With the assistance of data-driven techniques, the study aims primarily to develop robust artificial intelligence forecasting models that can easily and reliably predict drought in the Semnan, Iran. This includes the development and testing of a modern drought forecasting approach based on time-series methods such as multivariate adaptive regression spline (MARS) and vector autoregression (VAR) beside the traditional ML models such as extra-trees (ET) method. The importance of this analysis and the overall findings will be discussed in this study.
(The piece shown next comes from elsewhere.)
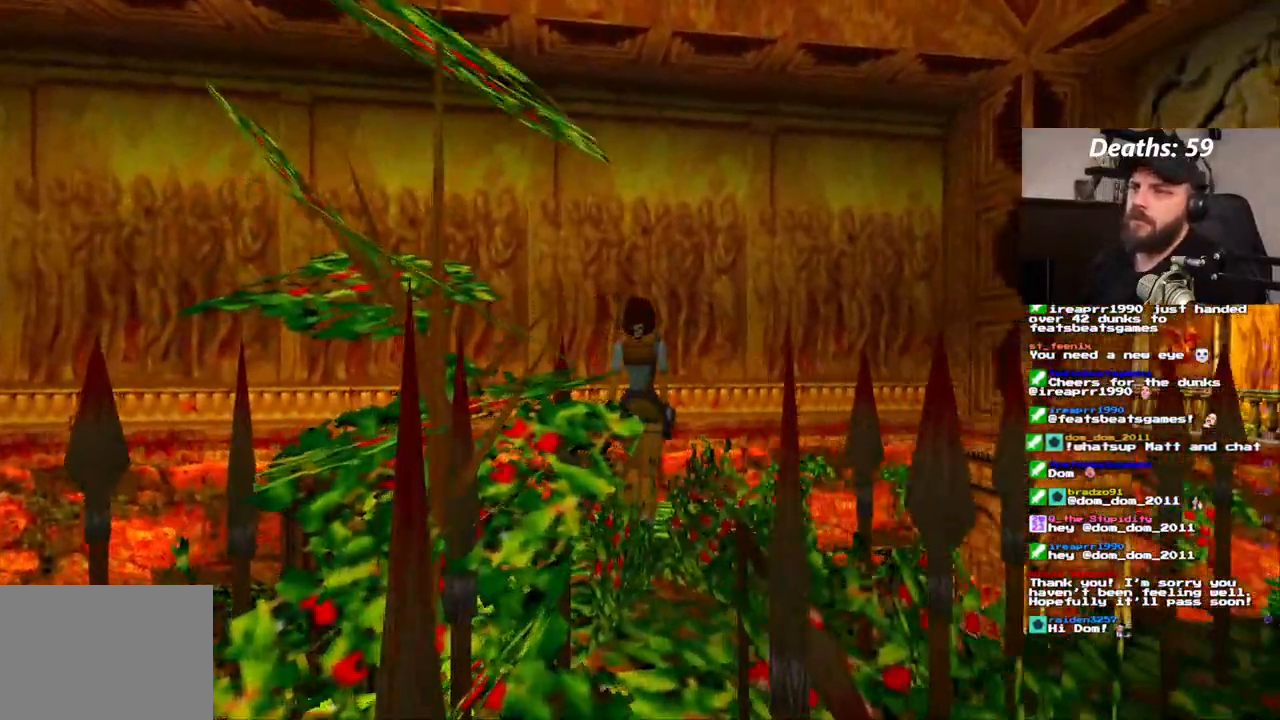
{"dt_ms": 500, "buttons": [], "left_stick": "center", "right_stick": "center", "events": []}
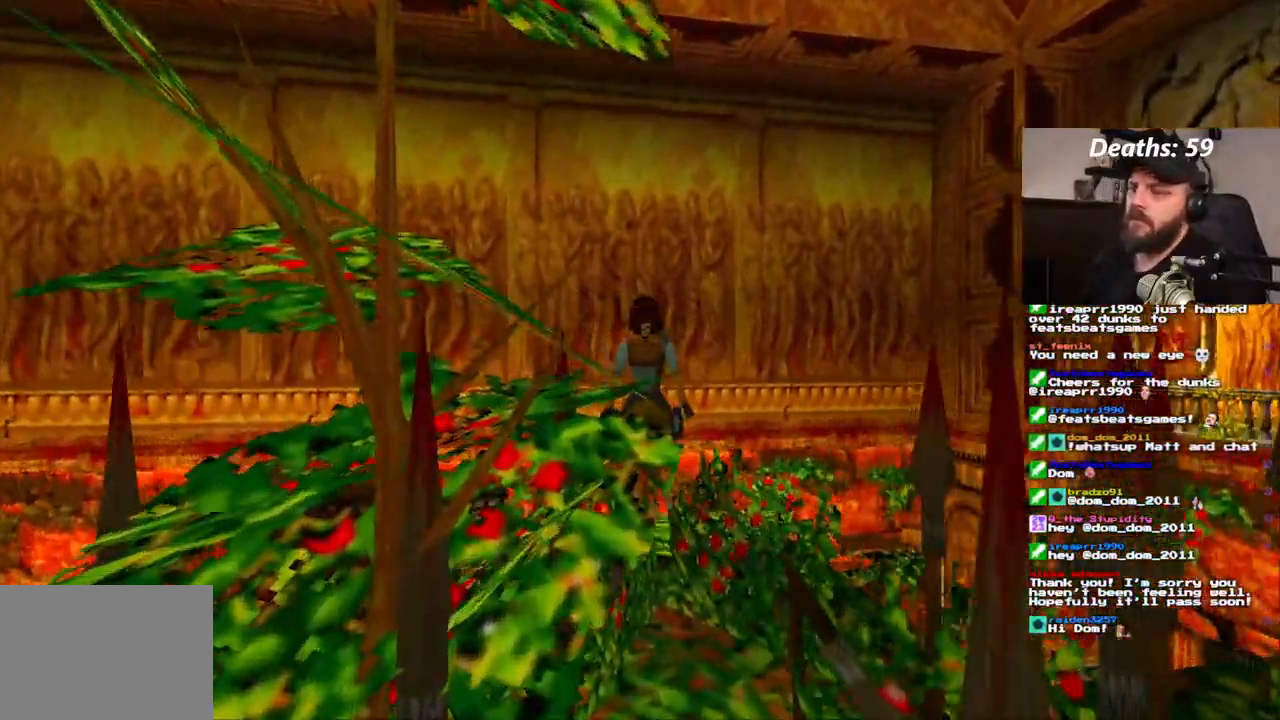
{"dt_ms": 500, "buttons": ["DPAD_LEFT"], "left_stick": "center", "right_stick": "center", "events": [[267, "DPAD_LEFT", "down"]]}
As most of the current drought indices (DIs) have been developed for the use in a particular area, the suitability of these DIs for Semnan province has not been examined, although similar studies have been undertaken in other parts of the world; however, these studies examined different types of models. Specifically, the objectives of the study are to estimate the standardized precipitation index (SPI) from the raw monthly precipitation data for characterization of meteorological droughts. In addition, develop and evaluate the performance of deep learning method, LSTM in forecasting four SPI indices, SPI-3, SPI-6, SPI-9 and SPI-12. Furthermore, compare the outcomes of LSTM with the three machine learning methods, ET, VAR and MARS.

2 Materials and methods

2.1 Study area

Due to specific hydrologic and climatic parameters in semi-arid regions, it is necessary to have a wise knowledge about them. Semnan is one of the Iran's provinces, located in a semi-arid area at 34° 17′ to 37° 00′ and 51° 58′ to 57° 58′ north latitude and east longitude, respectively. Its approximate area is about 97,491 km2 and average high about 1630 m. Figure 1 depicts a general view of the study area and the location of stations, which their statistics have been evaluated in the present study.

Fig. 1
figure 1

General view of the study area

Considering the differences between the annual precipitation amount, 120 mm, and the annual average evaporation, 220.9, in the study area, the necessity of precise assessment is obvious. The brief statistics of the time series of four SPI indices are provided in Table 1.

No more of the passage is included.